The story is pretty simple and Williams does a great job of making its protagonist Dean someone you want to root for. He’s just a kid struggling with attending New Sigma High School and dealing with all the requisite things that come along with that – in fact, most of the issue is Williams focusing on a day in the life of Dean. At its core, the story is pretty standard fare as far as what’s going on, but Williams really makes it feel different through the use of plenty of narrative in some pretty inventive ways. Williams throws anything and everything at the reader in a way that’s effectively bombast for the reader’s mind, asking them to reconcile a lot going on and keep up. In that regard, Williams script feels sufficiently fast-paced and adventurous, both traits that ensure there’s always a lot going on.

Mirroring the frenetic pace of the script is Williams’ artwork. On many pages, the artwork is completely overwhelming, in that there’s so much visually to take in that it becomes a little too much. Williams’ linework is very appropriate for the work itself as it emphasizes a very loose style that provides a Saturday morning cartoon feel to the action.

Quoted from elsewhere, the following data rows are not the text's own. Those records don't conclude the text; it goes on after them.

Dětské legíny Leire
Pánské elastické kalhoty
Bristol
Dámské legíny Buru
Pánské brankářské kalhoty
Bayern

Having said that, there’s almost always too much action to really appreciate what’s going on in the book – Williams is pretty much moving the reader’s eyes across the pages so fast that it’s dizzying. Lawson’s colors are bright and pop, but they also contribute to the sensory overload as well.

Hyper Force Neo #1 is definitely geared to be an all-ages comic whose underpinnings are familiar to just about anyone who is or ever has been a youth. Dean is a reluctant hero tasked with massive responsibilities and how he copes with those is the crux of series. Williams does a pretty solid job of making the story feel less cookie-cutter with relatively snappy dialogue and interesting storytelling conventions. His artwork is organized chaos in a way and is actually pretty good, but there’s just a lot going on visually on every page to fully appreciate the talent. Hyper Force Neo #1 clocks in at a larger size for the first issue and if you can manage to make your way through it without getting lost in the artwork you’ll find a pretty amusing story.

Hyper Force Neo #1 is available now.